*SELECTED PASSAGE*.
********************
North Shore Monster

Creature information
- Other name: Old Briney
- Sub grouping: Lake monster
- Similar entities: Bear Lake Monster, Moon Lake Monster, Utah Lake Monster, Loch Ness Monster, Champ

Origin
- First attested: July 8, 1877
- Country: United States
- Region: Great Salt Lake, Utah
- Habitat: Water
- Details: Large creature with a crocodile-like body and the head of a horse.

= North Shore Monster =

Mythical creature in the Great Salt Lake, Utah

Location of the Great Salt Lake in the state of Utah.

The North Shore Monster, sometimes referred to as "Old Briney," reportedly inhabits the Great Salt Lake in Utah. Descriptions of the monster vary, but it is most commonly described as having a crocodile-like body and the head of a horse.

== Sightings ==
The most well-known sighting occurred on July 8, 1877, when J.H. McNeil and other workers at the Barnes and Co. saltworks near Monument Point on the lake's northern shore claimed to have encountered a large creature with a crocodile-like body and the head of a horse. McNeil estimated the creature to be about 75 feet long. The creature reportedly let out a loud bellow as it approached the shore, prompting the men to flee into the nearby mountains, where they hid overnight. The next morning, they found large overturned boulders and disturbed ground along the shoreline.
********************
*RECORDS*.
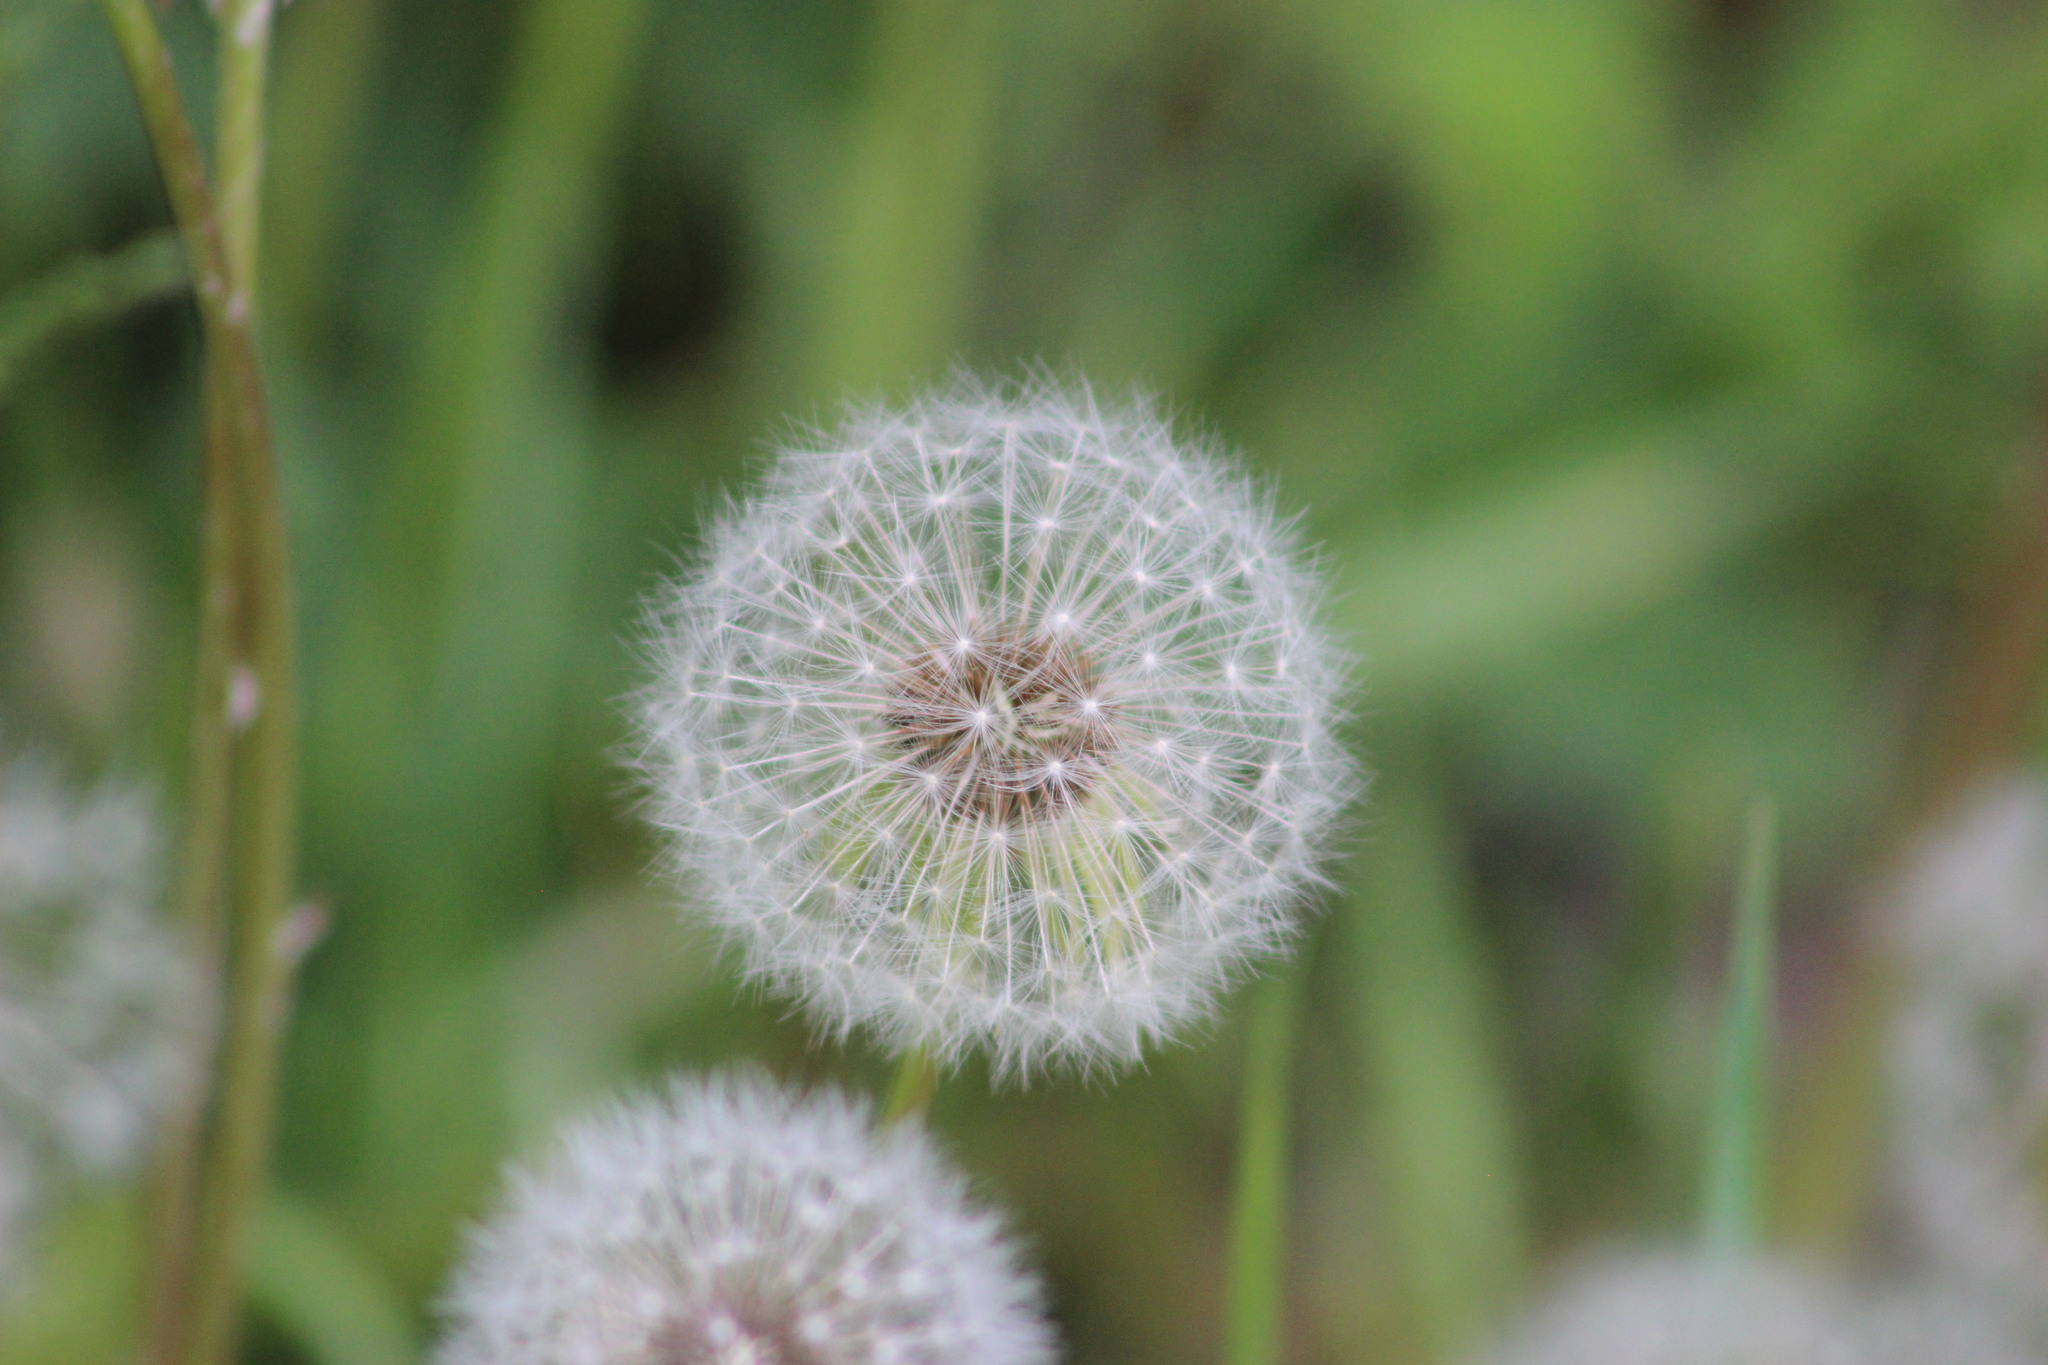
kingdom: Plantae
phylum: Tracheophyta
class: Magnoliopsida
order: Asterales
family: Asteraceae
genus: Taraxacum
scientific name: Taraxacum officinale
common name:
********************
*EXERCISE BRIEF*. Extend the North Shore Monster article, picking up right after its final sentence.

*REPLY TO THE TASK*.
McNeil signed an affidavit attesting to the sighting, and the story was published in the Corinne Record and later in the Salt Lake Herald-Republican and the Deseret News. However, the Deseret News suggested that the report should be taken "with a few grains of salt." Some skeptics proposed that the "monster" may have been a buffalo in the lake, although the reported length of 75 feet does not align with this explanation.

When the Utah Lake Monster (different from both the Bear Lake Monster and North Shore monster) was spotted shortly after the Monument Point account, the Corrinne Record claimed that it was likely the same monster as seen at monument point, but such a connection is unlikely.

== Alternate monsters of the Great Salt lake ==
Various monsters have been purported to live within the Great Salt Lake, of which the North Shore monster (as described in the 1877 Monument Point account) is only one. The North Shore monster account is sometimes conflated with these other monsters. Here is a brief list of other Salt Lake monsters.

Around thirty years prior to McNeil's encounter, a man identified as Brother Bainbridge claimed to have seen a creature with a dolphin-like body in the lake near Antelope Island. Another official of The Church of Jesus Christ of Latter Day Saints, referred to as Brother Kimball, reported seeing a porpoise in the lake on April 19, 1848. These sightings led to Antelope Island initially being named "Porpoise Island." Some theories suggest that the men may have mistaken large carp swimming in the less salty waters of Farmington Bay for these creature(s).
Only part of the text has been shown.